Corey WilsonSunday,4 October 2015

Am I surprised that a Republican representative has written an article for Fox News? Of course not. Am I surprised that it’s about immigrants? Of course not. Am I surprised that Rep. Brian Babin mentioned studies and data, but never cited them? Especially not.

Recently, Rep. Babin wrote an article for Fox News plugging his Resettlement Accountability National Security Act (H.R. 3314). The act would “suspend the Refugee Act [Jimmy Carter: 1980] while the Government Accountability Office (GAO) conducts a cost assessment and Congress reviews the national security risks posed by the program.”

The unsubstantiated claims start almost immediately, but so too does the incoherence. Just five paragraphs in, Babin writes:

“One would assume that faith-based groups would give consideration to those [immigrants] persecuted for their faith.”

Now, up until this point, no faith-based group has been mentioned. Unless he’s talking about the private agencies whose programs lack governmental oversight and are free from the Freedom of Information Act.

He goes on to say:

“However – according to the data I have seen – despite the many Christians who face the constant threat of beheadings, burnings, slavery and property confiscation, fewer than five percent of the refugees are Christian.”

So I think he’s talking about actual faith-based groups (religious groups). Unforunately, that’s the last we hear about faith-based groups and Christians for the remainder of the article. Did he just plug this part to get Christians in a fuss? Hmm. I hope his legislation reads a lot better than this article does.

Let’s get back to the unsubstantiated claims though. I understand that Babin is old and likely isn’t completely familiar with the way the internet works. However, Fox News does know how it works. Yet over and over again I see articles written without hyperlinks to their sources. Laziness? Maybe, but bullshit nonetheless.

So, I’m going to do Babin’s goddamn work for him (as usual), and see if any of these infinite, unlinked claims are true.

“Over 70 percent of these Syrian refugees are males between the age of 20 and 30, the exact people who should be fighting for their own country, while only 13 percent are women and 15 percent children. The radical jihadi attacks in Garland, Texas and Chattanooga, Tenn. demonstrate that the risk to America is real.”

I presume the remaining two-percent are plague rats or locust (to maintain his end-times tone). I couldn’t find any source for those numbers. I didn’t look very hard, however, because I’m more concerned with that last sentence—the one I bolded.

I assume his point is that it’s dangerous to accept Syrian refugees that are males between 20 and 30 because there’s a chance they could be sleeper-soldiers who are just waiting for the perfect moment to attack. Is that correct? He then mentions Garland, Texas, as proof that this happens.

Unfortunately (for him), not all people with dem foreign soundin’ names are actually foreign. Both Elton Simpson and Nadir Soofi are Americans—they were born in America. He also mentioned Chattanooga, and Muhammad Youssef Abdulazeez. He migrated to the US in 1996, when he was six-years-old. He was a child and part of Babin’s forsaken minority.

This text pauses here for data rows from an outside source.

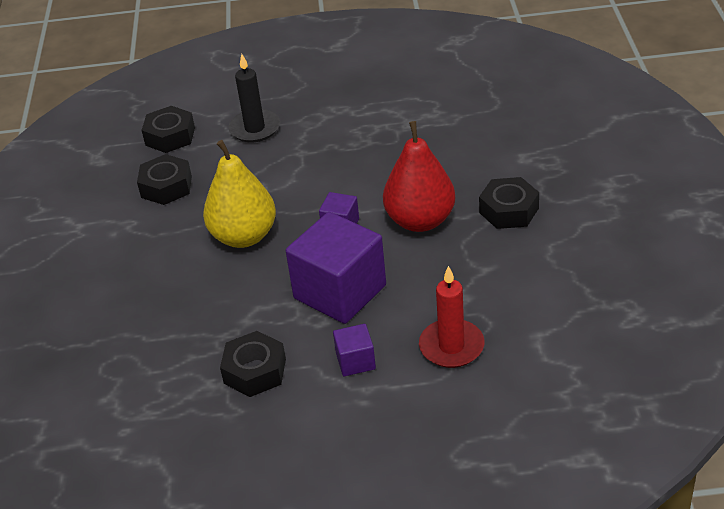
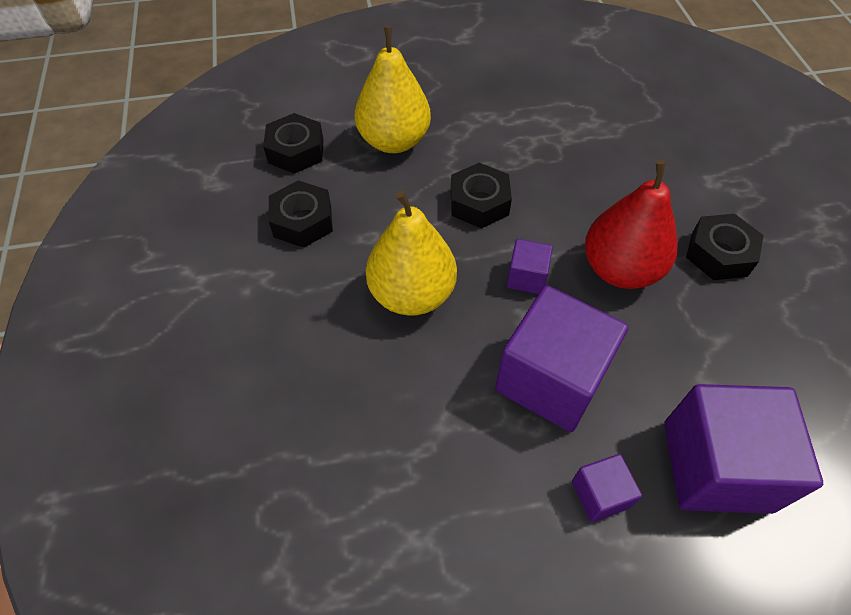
camera: 10 degrees left, 15 degrees up
(255, 128) = (394, 141): black candle -> yellow pear
(255, 371) = (470, 516): black nut -> black nut (479, 203)
(451, 346) = (716, 466): red candle -> purple cube

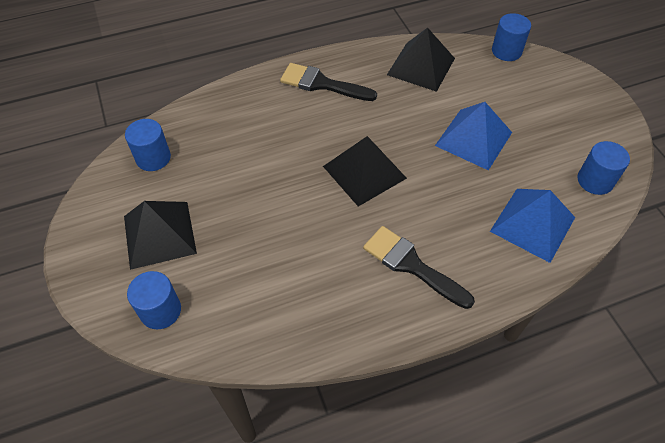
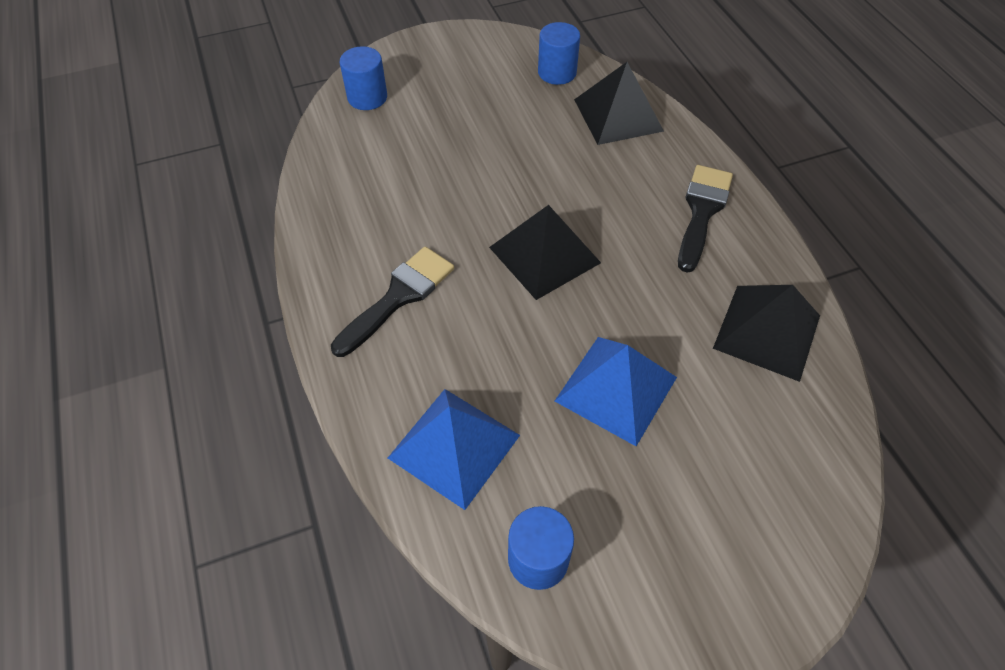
camera: 90 degrees right, 0 degrees up
(159, 234) = (455, 88): black pyramid -> black pyramid (618, 115)
(506, 51) = (840, 467): blue cylinder -> none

“Office of Refugee Resettlement (ORR) shows that among Middle East refugees accepted into the U.S. between 2008 and 2013, 91 percent received food stamps, 73 percent received Medicaid or Refugee Medical Assistance and 68 percent received cash welfare payments. Alarmingly, criminals and terrorists can exploit this refugee loophole by taking advantage of insufficient screening and vetting before entering the U.S. In fact, ISIS is already doing so.”

Again, looks like his numbers are correct [hold for applause]. My question is how the hell does ISIS take advantage of Medicaid and food stamps? I Googled and Googled and found nothing.

I don’t understand how they could exploit Medicaid unless they’re all injuring themselves constantly and forcing the government to pay for their hospital stays; I also don’t think food stamps are useable in their caliphate, so I don’t know how they’re exploiting food stamps either—unless they’re literally eating them.

The only avenue of exploitation I see is the cash assistance.

Look at this website from Washington State; the sum of money refugee families are getting is piss poor–$420.00 for a family of two. (Oh, what? I didn’t link it? See, it’s a pain in the ass when people do this isn’t it? Am I lying? Could be, you’ll have to go find out!)

I’ll remind everyone that ISIS has owned (and may still own) oil fields and controls vast swaths of land. They aren’t going to be leeching off American generosity. And the fighters they’ve apparently smuggled in? I doubt they sent them without any money, or without a way to get the money they need.

But the real issue here isn’t that terrorists might be stealing a couple thousand American dollars. It’s that you’d rather leave tens of thousands in countries where “they’re getting their heads cut off,” than help them escape a mess that you likely can’t even imagine.